Another structural issue is whether governments have done enough to reach linguistically diverse communities with public health advice, which Victoria’s chief health officer Brett Sutton recently admitted may be an issue.
Through no fault of their own, may people who don’t speak English as a first language, in Victoria or elsewhere, may not be getting COVID-19 health advice about symptoms, isolation or testing many of us take for granted.
People might fear the procedure or live with past traumas
Reasons may be personal and include fear of the test procedure itself (or fear it will hurt their children), distrust in government or public health systems, and worry about the extent of public health department scrutiny a positive result will bring.
People may also feel unprepared and cautious in the case of door-knocking testing campaigns.
COVID-19 can also lead to social stigma, including blame and ostracism, even after recovery.
As with any health-related decision, people usually consider, consciously or not, whether benefits outweigh harms. If the benefit of a test is assumed to be low, particularly if symptoms are light or absent, the balance may tip to harms related to discomfort, lost income or diminished freedoms.
Should we force people to get tested?
Forcing a person to undergo a test contravenes that person’s right to bodily integrity. This is the right to make decisions about what happens to your own body, without outside coercion.
It also involves medical personnel having to override their professional responsibility to obtain voluntary and informed consent.
Some states have indicated they will introduce punishments for refusing testing. They include an extension of hotel quarantine and the potential for fines for people not willing to participate in community testing.

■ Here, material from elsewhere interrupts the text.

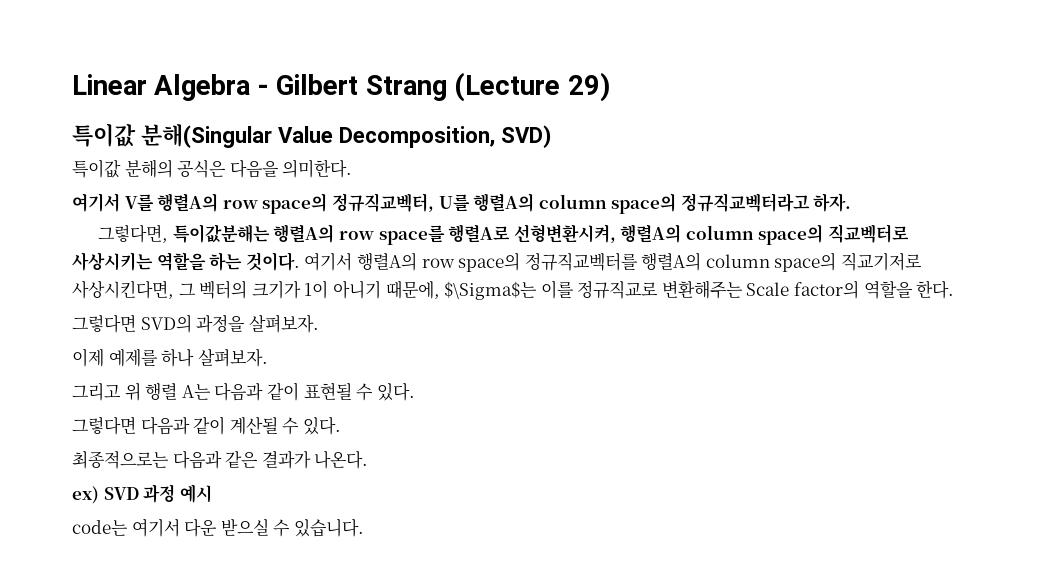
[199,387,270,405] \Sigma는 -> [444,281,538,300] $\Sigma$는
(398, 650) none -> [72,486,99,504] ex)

Forced testing will backfire
We don’t think forced testing is the way to go. A heavy-handed approach can create an antagonistic and mistrustful relationship with public health institutions.
The current situation is not the only infectious disease emergency we will face. Removing barriers to participating in public health activities, in the immediate and long term, will enable people to comply with and help build trusted institutions. This is likely to create an enduring public good.
Victoria is trying to make testing easier. It is offering a test that takes a saliva sample rather than a nasal swab, which is widely perceived to be unpleasant.
This may encourage parents to have their children tested. The test is less sensitive, however, so the gains in increased uptake may be lost in a larger number of false negatives (people who have the virus but test negative).
Ultimately, we need to understand why people refuse testing, and to refine public health approaches to testing that support individuals to make decisions in the public interest.